Heat Waves In Europe Caused By Climate Change Says Scientists


Experts say that the latest heat waves in Europe is "virtually certain" to be caused by climate change. This week, Germany, Spain and London all experienced the hottest July day ever recorded.

A group of climate experts from universities, meteorological facilities and research teams from all around the world came up with a real-time analysis of climate data on Friday, July 4. According to the scientists, the heat waves striking Europe this week, or coined as three-day periods of excessive heat, are increasing in frequency.

The heat wave analysis is a segment of the bigger World Weather Attribution program, spearheaded by Climate Central, which is a science journalism group based in the US. The analysis was also supported by international organizations such as the University of Melbourne, Oxford University, Royal Netherlands Meteorological Institute and Red Cross Red Crescent Climate Centre. The objectives of the said program include utilizing weather information, forecasting and climate frameworks to present how the constantly changing patterns of weather are associated with climate change. Ultimately, the program targets that adequate public understanding be achieved to better prepare the people for radical weather alterations such as the latest heat waves in Europe.

The weather changes that transpired in Europe are highly varied. For example, in De Bilt in the Netherlands, the heat wave that is expected to hit the place in the coming days is said to happen only once in every 30 years in the 1900s. But at present, the said drastic change may occur every three and a half years, the scientists noted.

The heat wave that typically happens once every 100 years was said to have occurred in Mannheim, Germany in the last few days.

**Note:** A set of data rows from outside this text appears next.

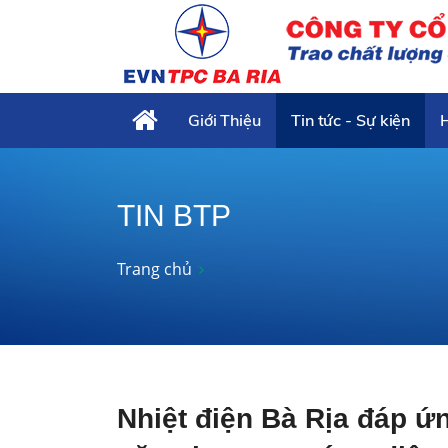
Giới Thiệu
Tin tức - Sự kiện
TIN BTP
Trang chủ
Nhiệt điện Bà Rịa đáp ứn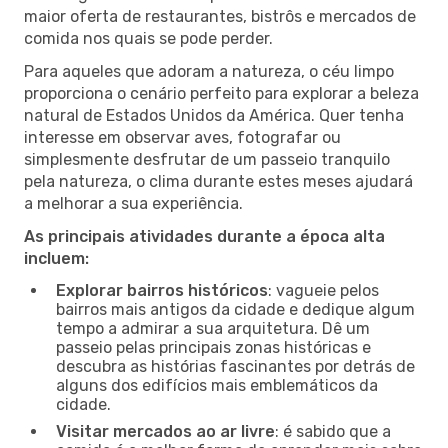
maior oferta de restaurantes, bistrôs e mercados de
comida nos quais se pode perder.
Para aqueles que adoram a natureza, o céu limpo
proporciona o cenário perfeito para explorar a beleza
natural de Estados Unidos da América. Quer tenha
interesse em observar aves, fotografar ou
simplesmente desfrutar de um passeio tranquilo
pela natureza, o clima durante estes meses ajudará
a melhorar a sua experiência.
As principais atividades durante a época alta
incluem:
Explorar bairros históricos
: vagueie pelos
bairros mais antigos da cidade e dedique algum
tempo a admirar a sua arquitetura. Dê um
passeio pelas principais zonas históricas e
descubra as histórias fascinantes por detrás de
alguns dos edifícios mais emblemáticos da
cidade.
Visitar mercados ao ar livre
: é sabido que a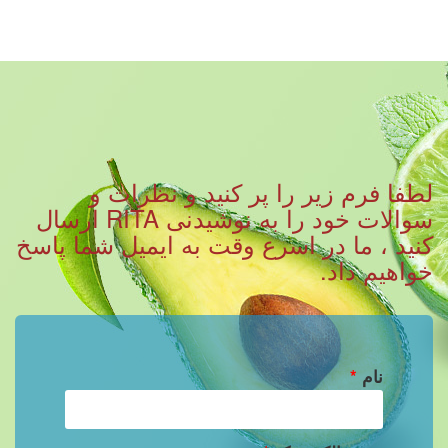
لطفا فرم زیر را پر کنید و نظرات و
سوالات خود را به نوشیدنی RITA ارسال
کنید ، ما در اسرع وقت به ایمیل شما پاسخ
خواهیم داد.
نام
*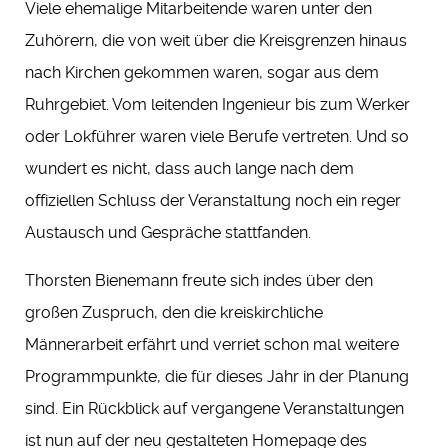
Viele ehemalige Mitarbeitende waren unter den
Zuhörern, die von weit über die Kreisgrenzen hinaus
nach Kirchen gekommen waren, sogar aus dem
Ruhrgebiet. Vom leitenden Ingenieur bis zum Werker
oder Lokführer waren viele Berufe vertreten. Und so
wundert es nicht, dass auch lange nach dem
offiziellen Schluss der Veranstaltung noch ein reger
Austausch und Gespräche stattfanden.
Thorsten Bienemann freute sich indes über den
großen Zuspruch, den die kreiskirchliche
Männerarbeit erfährt und verriet schon mal weitere
Programmpunkte, die für dieses Jahr in der Planung
sind. Ein Rückblick auf vergangene Veranstaltungen
ist nun auf der neu gestalteten Homepage des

According to the experts, this type of heat wave is expected to happen every 15 years with the present condition of the planet.

London hit its all-time highest temperature for July on Wednesday, July 1, as Heathrow Airport was detected to have reach 98.06 degrees Fahrenheit (36.7 degrees Celsius), the scientists said.

The connection of the increased frequency of heat waves and climate change is felt by more and more people and that we are encountering a new normal, says Maarten van Aalst, director of the Red Cross Red Crescent Climate Centre.

In the Netherlands, the Central Bureau of Statistics estimates that an average population of 200 or more people will succumb to death each week that the country faces a heat wave. This translates to a 10 percent increase in mortality rates. Deaths in older adults are of particular significance to this current scenario. In 2003, an additional 70,000 people were widely made up of the elderly population when France and other European countries suffered from a heat wave.